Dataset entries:
---

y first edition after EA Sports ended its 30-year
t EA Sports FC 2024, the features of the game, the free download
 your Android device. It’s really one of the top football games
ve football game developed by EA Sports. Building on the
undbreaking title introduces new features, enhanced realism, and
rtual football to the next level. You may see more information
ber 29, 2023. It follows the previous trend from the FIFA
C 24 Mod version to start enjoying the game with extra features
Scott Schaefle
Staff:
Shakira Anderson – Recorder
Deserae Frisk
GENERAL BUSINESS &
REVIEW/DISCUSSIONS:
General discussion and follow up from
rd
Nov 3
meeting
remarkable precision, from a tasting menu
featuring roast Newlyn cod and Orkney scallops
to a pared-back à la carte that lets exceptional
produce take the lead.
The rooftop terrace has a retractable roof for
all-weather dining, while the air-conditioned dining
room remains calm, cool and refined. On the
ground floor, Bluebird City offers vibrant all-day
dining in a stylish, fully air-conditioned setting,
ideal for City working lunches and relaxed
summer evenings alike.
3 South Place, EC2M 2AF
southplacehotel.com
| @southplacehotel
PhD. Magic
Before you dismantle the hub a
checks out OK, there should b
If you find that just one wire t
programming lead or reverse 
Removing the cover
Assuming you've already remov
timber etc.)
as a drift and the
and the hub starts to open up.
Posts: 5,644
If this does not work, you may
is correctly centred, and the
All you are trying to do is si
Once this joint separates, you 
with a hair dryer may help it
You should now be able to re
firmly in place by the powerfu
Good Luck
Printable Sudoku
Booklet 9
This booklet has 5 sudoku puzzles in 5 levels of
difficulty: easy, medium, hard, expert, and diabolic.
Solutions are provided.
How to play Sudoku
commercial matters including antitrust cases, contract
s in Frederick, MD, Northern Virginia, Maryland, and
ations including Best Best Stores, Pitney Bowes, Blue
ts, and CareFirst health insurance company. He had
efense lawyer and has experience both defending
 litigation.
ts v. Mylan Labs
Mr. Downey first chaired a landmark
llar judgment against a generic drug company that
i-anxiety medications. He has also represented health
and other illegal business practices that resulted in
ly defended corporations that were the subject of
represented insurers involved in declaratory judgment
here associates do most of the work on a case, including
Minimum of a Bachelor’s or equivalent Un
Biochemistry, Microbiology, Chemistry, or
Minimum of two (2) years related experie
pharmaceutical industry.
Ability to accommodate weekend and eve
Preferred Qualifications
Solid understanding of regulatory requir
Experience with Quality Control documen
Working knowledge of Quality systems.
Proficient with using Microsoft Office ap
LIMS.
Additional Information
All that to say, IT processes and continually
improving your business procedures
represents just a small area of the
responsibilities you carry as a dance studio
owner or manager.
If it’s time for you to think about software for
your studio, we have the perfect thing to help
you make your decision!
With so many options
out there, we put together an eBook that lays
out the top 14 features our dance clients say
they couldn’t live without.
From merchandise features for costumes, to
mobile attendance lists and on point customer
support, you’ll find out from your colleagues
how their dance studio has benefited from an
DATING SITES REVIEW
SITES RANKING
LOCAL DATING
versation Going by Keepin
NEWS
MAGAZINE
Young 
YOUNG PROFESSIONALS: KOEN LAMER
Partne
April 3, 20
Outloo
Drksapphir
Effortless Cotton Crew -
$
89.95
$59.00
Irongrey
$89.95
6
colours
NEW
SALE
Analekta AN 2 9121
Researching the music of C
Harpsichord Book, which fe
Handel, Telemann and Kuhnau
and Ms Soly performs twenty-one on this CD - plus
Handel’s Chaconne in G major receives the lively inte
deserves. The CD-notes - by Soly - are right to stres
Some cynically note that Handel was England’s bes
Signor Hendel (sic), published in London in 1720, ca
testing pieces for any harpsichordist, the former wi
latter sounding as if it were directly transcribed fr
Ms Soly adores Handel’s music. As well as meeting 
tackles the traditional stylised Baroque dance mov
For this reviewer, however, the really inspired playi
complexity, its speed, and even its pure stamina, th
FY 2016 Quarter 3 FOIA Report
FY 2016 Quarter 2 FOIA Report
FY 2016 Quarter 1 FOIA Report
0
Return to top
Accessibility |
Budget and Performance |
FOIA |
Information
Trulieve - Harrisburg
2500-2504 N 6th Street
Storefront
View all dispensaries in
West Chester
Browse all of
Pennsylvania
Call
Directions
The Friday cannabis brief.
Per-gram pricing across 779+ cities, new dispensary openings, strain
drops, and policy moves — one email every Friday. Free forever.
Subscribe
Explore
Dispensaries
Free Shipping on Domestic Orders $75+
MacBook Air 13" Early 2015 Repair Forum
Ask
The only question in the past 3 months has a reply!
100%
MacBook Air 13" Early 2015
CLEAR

---

_Work required_:
Print the data above exactly as it was provided.

_Task solution_:
y first edition after EA Sports ended its 30-year
t EA Sports FC 2024, the features of the game, the free download
 your Android device. It’s really one of the top football games
ve football game developed by EA Sports. Building on the
undbreaking title introduces new features, enhanced realism, and
rtual football to the next level. You may see more information
ber 29, 2023. It follows the previous trend from the FIFA
C 24 Mod version to start enjoying the game with extra features
Scott Schaefle
Staff:
Shakira Anderson – Recorder
Deserae Frisk
GENERAL BUSINESS &
REVIEW/DISCUSSIONS:
General discussion and follow up from
rd
Nov 3
meeting
remarkable precision, from a tasting menu
featuring roast Newlyn cod and Orkney scallops
to a pared-back à la carte that lets exceptional
produce take the lead.
The rooftop terrace has a retractable roof for
all-weather dining, while the air-conditioned dining
room remains calm, cool and refined. On the
ground floor, Bluebird City offers vibrant all-day
dining in a stylish, fully air-conditioned setting,
ideal for City working lunches and relaxed
summer evenings alike.
3 South Place, EC2M 2AF
southplacehotel.com
| @southplacehotel
PhD. Magic
Before you dismantle the hub a
checks out OK, there should b
If you find that just one wire t
programming lead or reverse 
Removing the cover
Assuming you've already remov
timber etc.)
as a drift and the
and the hub starts to open up.
Posts: 5,644
If this does not work, you may
is correctly centred, and the
All you are trying to do is si
Once this joint separates, you 
with a hair dryer may help it
You should now be able to re
firmly in place by the powerfu
Good Luck
Printable Sudoku
Booklet 9
This booklet has 5 sudoku puzzles in 5 levels of
difficulty: easy, medium, hard, expert, and diabolic.
Solutions are provided.
How to play Sudoku
commercial matters including antitrust cases, contract
s in Frederick, MD, Northern Virginia, Maryland, and
ations including Best Best Stores, Pitney Bowes, Blue
ts, and CareFirst health insurance company. He had
efense lawyer and has experience both defending
 litigation.
ts v. Mylan Labs
Mr. Downey first chaired a landmark
llar judgment against a generic drug company that
i-anxiety medications. He has also represented health
and other illegal business practices that resulted in
ly defended corporations that were the subject of
represented insurers involved in declaratory judgment
here associates do most of the work on a case, including
Minimum of a Bachelor’s or equivalent Un
Biochemistry, Microbiology, Chemistry, or
Minimum of two (2) years related experie
pharmaceutical industry.
Ability to accommodate weekend and eve
Preferred Qualifications
Solid understanding of regulatory requir
Experience with Quality Control documen
Working knowledge of Quality systems.
Proficient with using Microsoft Office ap
LIMS.
Additional Information
All that to say, IT processes and continually
improving your business procedures
represents just a small area of the
responsibilities you carry as a dance studio
owner or manager.
If it’s time for you to think about software for
your studio, we have the perfect thing to help
you make your decision!
With so many options
out there, we put together an eBook that lays
out the top 14 features our dance clients say
they couldn’t live without.
From merchandise features for costumes, to
mobile attendance lists and on point customer
support, you’ll find out from your colleagues
how their dance studio has benefited from an
DATING SITES REVIEW
SITES RANKING
LOCAL DATING
versation Going by Keepin
NEWS
MAGAZINE
Young 
YOUNG PROFESSIONALS: KOEN LAMER
Partne
April 3, 20
Outloo
Drksapphir
Effortless Cotton Crew -
$
89.95
$59.00
Irongrey
$89.95
6
colours
NEW
SALE
Analekta AN 2 9121
Researching the music of C
Harpsichord Book, which fe
Handel, Telemann and Kuhnau
and Ms Soly performs twenty-one on this CD - plus
Handel’s Chaconne in G major receives the lively inte
deserves. The CD-notes - by Soly - are right to stres
Some cynically note that Handel was England’s bes
Signor Hendel (sic), published in London in 1720, ca
testing pieces for any harpsichordist, the former wi
latter sounding as if it were directly transcribed fr
Ms Soly adores Handel’s music. As well as meeting 
tackles the traditional stylised Baroque dance mov
For this reviewer, however, the really inspired playi
complexity, its speed, and even its pure stamina, th
FY 2016 Quarter 3 FOIA Report
FY 2016 Quarter 2 FOIA Report
FY 2016 Quarter 1 FOIA Report
0
Return to top
Accessibility |
Budget and Performance |
FOIA |
Information
Trulieve - Harrisburg
2500-2504 N 6th Street
Storefront
View all dispensaries in
West Chester
Browse all of
Pennsylvania
Call
Directions
The Friday cannabis brief.
Per-gram pricing across 779+ cities, new dispensary openings, strain
drops, and policy moves — one email every Friday. Free forever.
Subscribe
Explore
Dispensaries
Free Shipping on Domestic Orders $75+
MacBook Air 13" Early 2015 Repair Forum
Ask
The only question in the past 3 months has a reply!
100%
MacBook Air 13" Early 2015
CLEAR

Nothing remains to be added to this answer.